Chegaram os lanches. Enquanto comiam, pensavam... Uma no quarentão que havia deixado escapar, a outra no ex-namorado com a nova namorada. Vinte minutos depois, os lanches haviam acabado, pagaram à conta e seguiram estrada à frente. Ainda falavam da falta de dinheiro, dos homens, das contas a serem pagas no dia seguinte... Estavam indo rumo à casa da moça do quarentão, era uma estrada escura, longa... Uma idéia as acometeu, uma idéia que casaria perfeitamente o que ambas precisavam: dinheiro e companhia.
As amigas olharam-se, riram, e aceitaram a idéia vinda das necessidades: Unir a fome com a vontade de comer. Parou, então, uma em cada esquina e lá ficaram a espera de um homem de dinheiro em busca de companhia às onze horas e tanto da noite de uma quinta-feira qualquer.

sexta-feira, setembro 01, 2006

De volta ao Passado

Tirei a segunda e chuvosa noite de férias para pensar em quantas vezes já desejei poder voltar ao passado e arrumar algo que não deu certo; seja lá uma escolha, um (mal) dito, uma (des) atitude; enfim, algo de que eu me arrependa. Passei a vida inteira, da infância até quase esses dias, pensando “Ah, se eu pudesse voltar ao passado, eu não faria tal coisa”, mas depois de ter assistido o filme Efeito Borboleta (EUA, 2004; Direção: Eric Bress J. Mackye Gruber) acho que não pensarei mais nisso.

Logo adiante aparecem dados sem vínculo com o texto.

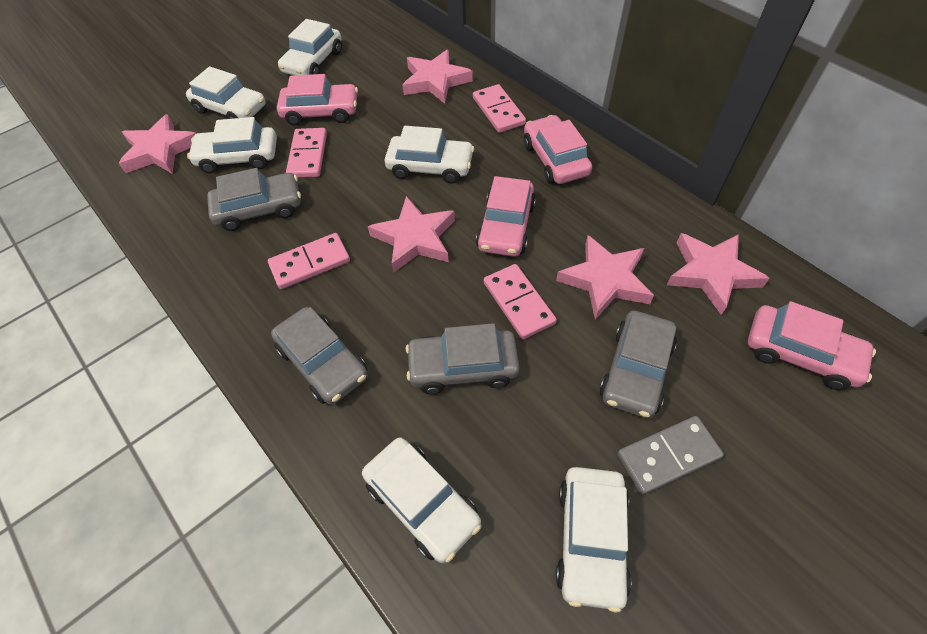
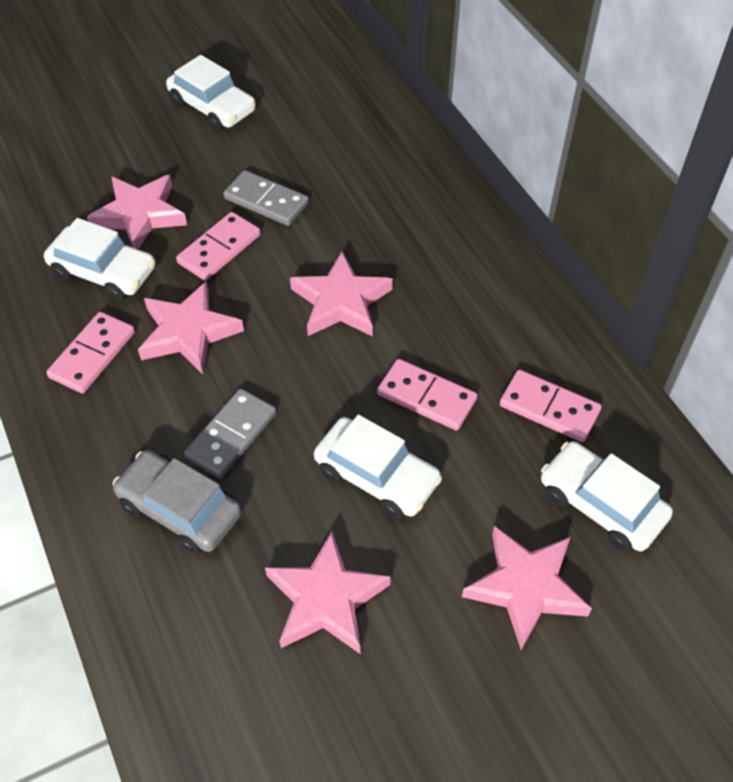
grey car: [207,168,301,231] [271,307,368,405] [406,323,519,394] [600,311,677,418] = 4 -> [113,450,242,554] = 1
grey domino: [617,416,724,495] = 1 -> [184,389,276,479] [223,170,309,226] = 2
pink car: [277,74,358,126] [476,176,536,257] [524,115,592,184] [748,301,876,390] = 4 -> none = 0
white car: [186,66,266,119] [187,117,277,173] [278,19,342,75] [362,437,481,563] [385,126,474,183] [556,467,631,612] = 6 -> [44,218,155,300] [166,55,256,131] [314,414,442,519] [541,441,673,552] = 4

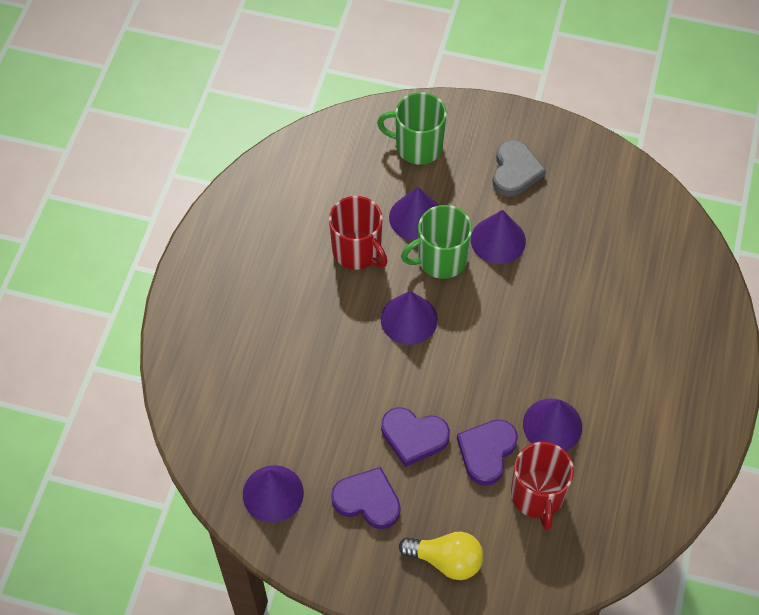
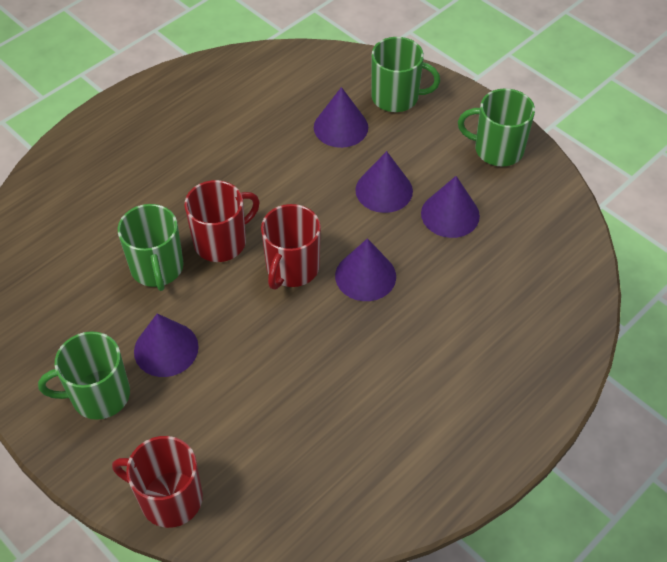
green mug: [377,92,447,165] [401,205,472,279] = 2 -> [38,331,130,420] [118,204,184,291] [371,37,440,112] [458,88,535,167] = 4
grey heart: [492,140,546,197] = 1 -> none = 0
purple heart: [331,467,401,529] [381,407,450,467] [457,419,518,486] = 3 -> none = 0
red mug: [329,196,388,270] [511,442,574,531] = 2 -> [112,436,203,528] [184,180,260,262] [261,204,321,290] = 3
yellow light bulb: [399,531,484,580] = 1 -> none = 0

O filme é sobre um rapaz que tem o poder de voltar ao passado, através de algo que o desperte recordações (diários e filmes), e, assim, tenta arrumar por várias vezes a vida da menina que adora desde a infância e de seus amigos. Porém, a cada vez que volta ao passado, a vida de alguém é drasticamente alterada, seja a de um dos amigos, a da menina, ou a da sua mãe e da sua própria vida. Ele apenas consegue mudar o passado, mas não consegue prever as conseqüências daquelas mudanças, as quais podem ser muito ruins.

Hoje, agora, penso que se eu pudesse voltar ao passado para tentar arrumar alguma coisa, o que eu arrumaria? Não teria ido a x lugar em x hora ou dia, ido embora mais cedo de uma x festa, não ter começado a fumar, não ter deixado de fazer x coisa, não ter brigado com x pessoa? Não sei... De tantas coisas que me aconteceram, a única que eu verdadeiramente mudaria seria a parte de ter começado a fumar, mais nada.

Com o tempo, com as experiências que adquiri, com as reflexões que sempre faço em cima de tudo o que vivo; concluo que se eu tivesse o poder de alterar o meu passado e, assim, deixasse de fazer ou fizesse diferente algo que não tenha dado certo e que me tenha feito chorar, as conseqüências me trariam arrependimentos ainda maiores. Afinal de contas, quem seria eu sem as minhas vivências? Eu não seria nada! Eu não teria nada para contar... Não teria parâmetros para comparar se ando ou não no caminho certo, não poderia nem ao menos arriscar uma prospecção a um amigo. Eu não seria Eu, seria Nada. Não teria visto o mundo, sentido as profundas emoções que senti, não saberia reagir às adversidades da vida, não daria valor a mim, não daria valor aos amigos fiéis e nem à minha família.

Hoje gosto de mim, não me envergonho das minhas experiências mal sucedidas, nem me orgulho, no sentido de deslumbrar-me, com nada que tenha dado certo. Apenas me sinto como alguém que se coloca no mundo assumindo estar aprendendo a viver e a valorizar a própria vida, a qual é constituída de erros e acertos, amigos e inimigos. Não mudaria nada na minha vida, a não ser, reforço, o fato do fumar.